糖に限らず、多くの機能のわかっていない化学修飾の機能を明らかにすることで、発症を遅らすことなどができ、社会保険料問題の解決に貢献できる可能性が高い。

なお、化学合成は、多くの種類、さらには非常に多くの組み合わせになるので、研究室で行うことはできない。そのため、特殊な技術を持った企業、つまり、それらを世界に供与する企業などの産生も可能である。

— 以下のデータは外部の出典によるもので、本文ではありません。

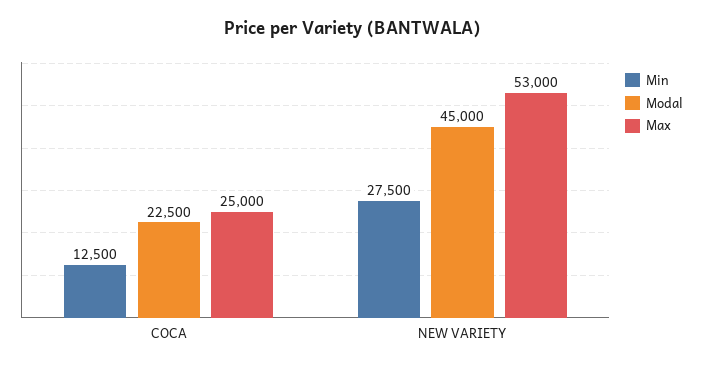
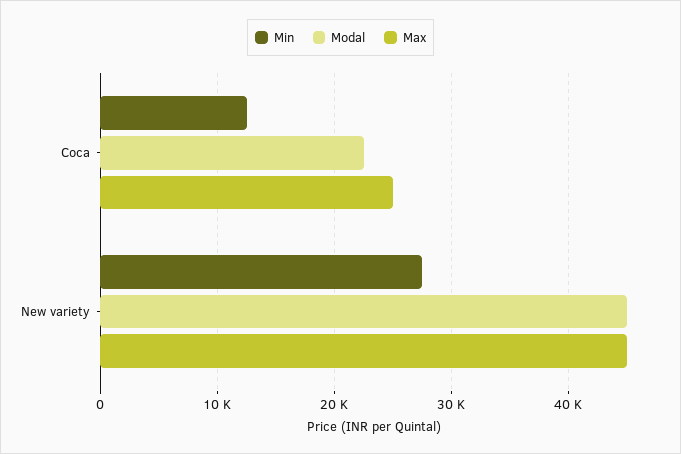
Max, NEW VARIETY: 53000 -> 45000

現在、ある種の化学修飾を持たせたタンパク質の抗体は、作成しづらいと聞いているので、近い将来、現行の「抗体を用いた研究」に限界が生じる。そのため、抗体を用いない研究を進展させ、新規な解析法を用意(提案)する。
必要な要素
諸外国(中国、イスラエルなども含む)の研究の進展速度から考えると、本国での研究は急いだほうがよいと思われます。

問題点は、当然、研究予算であるが、それだけではなく、他国から見て、生化学系などの研究者の減少が問題となっている。そのために、よい人材を、将来のために育成すること、同時に、育成する環境を作ることが急がれる。
というのは、生化学や合成は、職人的な要素が含まれるので、キットなどを使って、単純に研究費で、乗り切れるものではないからである。